NEW YORK - Responding to a summary judgment motion filed by the U.S. Department of Justice (DOJ), on behalf of President Donald J. Trump and three top aides, a group of people that have been blocked from the president's Twitter account filed a cross-motion on Nov. 3 in New York federal court, defending their claims under the First Amendment to the U.S. Constitution (Knight First Amendment Institute at Columbia University, et al. v. Donald J. Trump, et al., No. 1:17-cv-05205, S.D. N.Y.).
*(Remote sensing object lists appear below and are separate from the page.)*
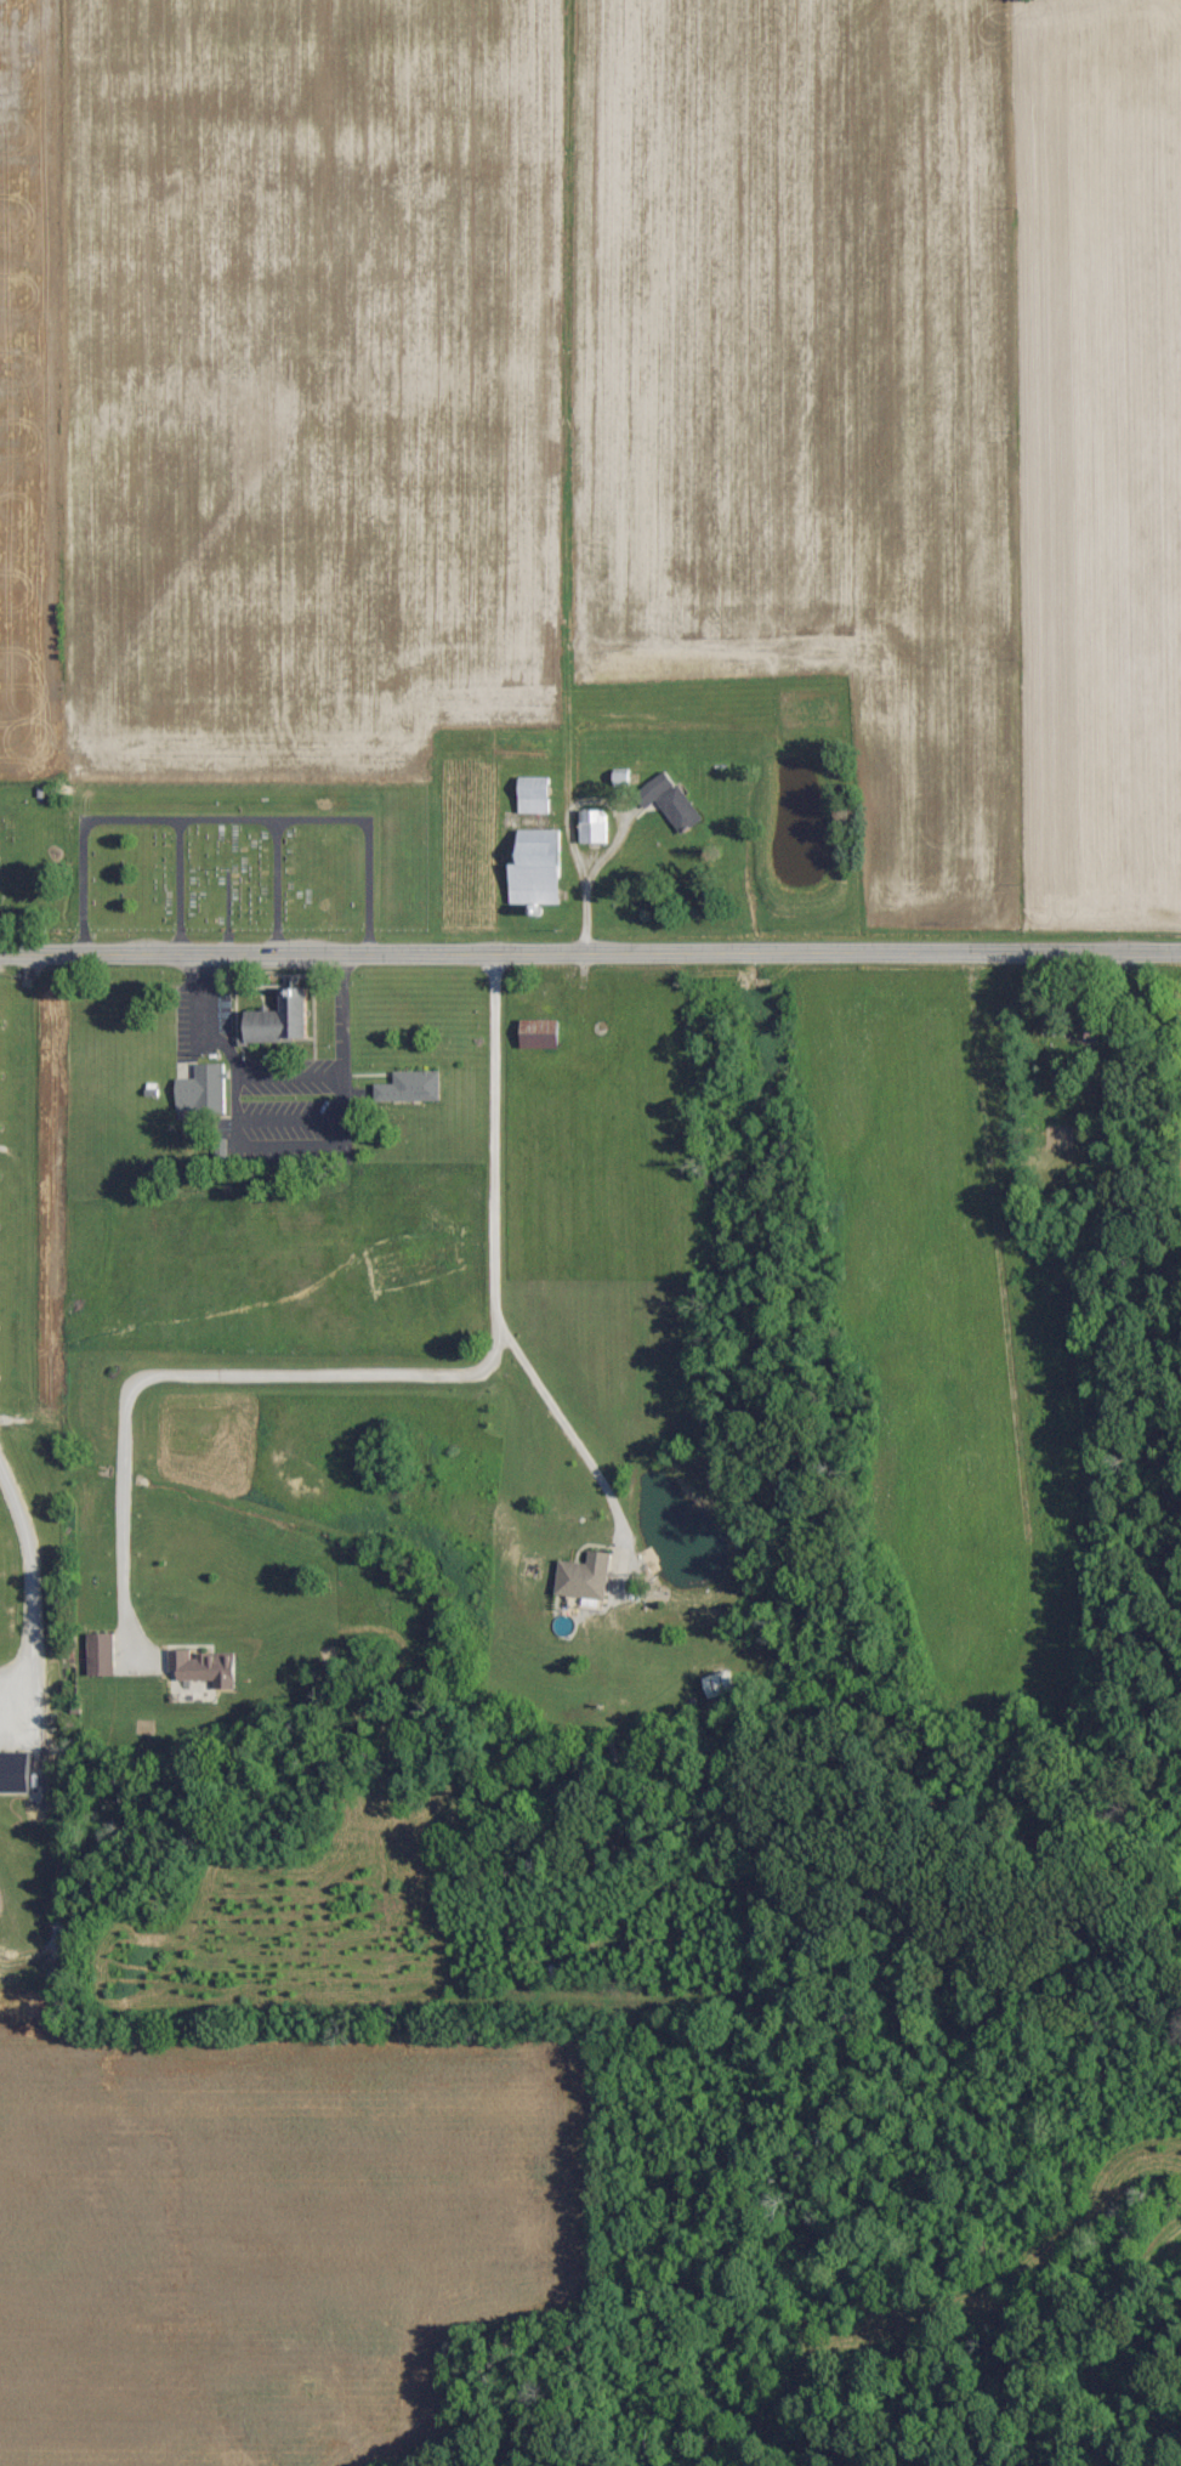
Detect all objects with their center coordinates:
building: (538, 795)
building: (678, 801)
building: (595, 826)
building: (543, 868)
road: (590, 953)
building: (284, 1021)
building: (203, 1089)
building: (413, 1089)
road: (393, 1388)
road: (563, 1444)
building: (589, 1577)
building: (104, 1655)
building: (207, 1669)
building: (18, 1774)

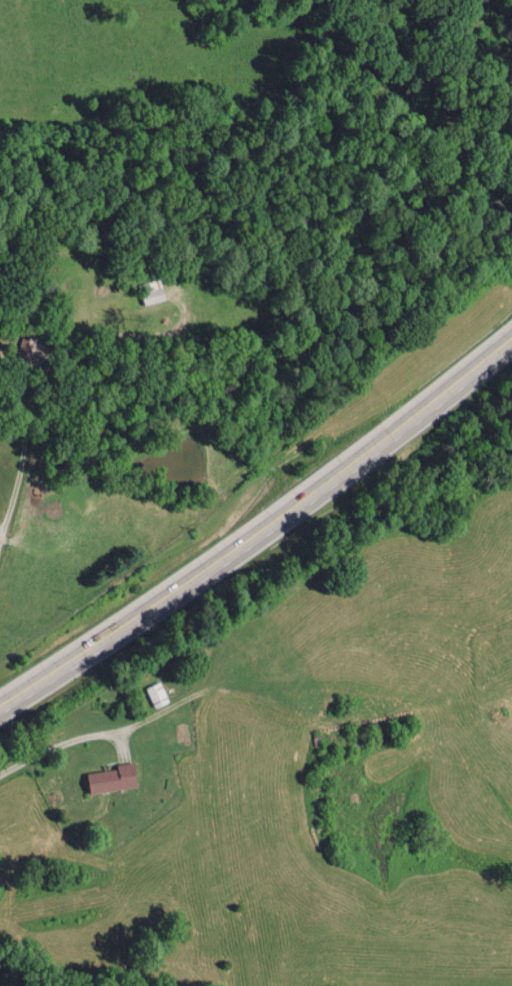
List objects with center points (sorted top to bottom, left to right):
building: (153, 295)
road: (263, 528)
building: (157, 694)
building: (112, 778)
TRENTON, N.J. - An engineering firm in a misappropriation of trade secrets lawsuit has failed to show that it had a valid copyright registration or had applied for a copyright it alleges two former employees misappropriated after becoming employed by the firm's competitor, a federal judge in New Jersey ruled Nov. 6 in dismissing the firm's complaint without prejudice (Kipcon Inc. v. D.W. Smith Associates LLC, No. 17-3190, D. N.J., 2017 U.S. Dist. LEXIS 183576).
ALEXANDRIA, Va. - In a Nov. 3 petition for inter partes review (IPR), a medical device company took aim at a patented, implantable medical device with rechargeable, transcutaneous battery, on grounds that the invention would have been obvious to a person of skill in the art (Nevro Corp. v. Boston Scientific Neuromodulation Corp., No. IPR2018-00141, PTAB).
SAN JOSE, Calif. - On Nov. 2, a California federal judge granted preliminary injunctive relief to stop domestic enforcement of a Canadian Supreme Court requiring Google LLC to remove listings for a trade secret infringing firm from all of its websites globally, with the judge finding that the "order undermines the policy goals of [the Communications Decency Act (CDA)] and threatens free speech on the global internet" (Google LLC v. Equustek Solutions Inc., No. 5:17-cv-04207, N.D. Calif., 2017 U.S. Dist. LEXIS 182194).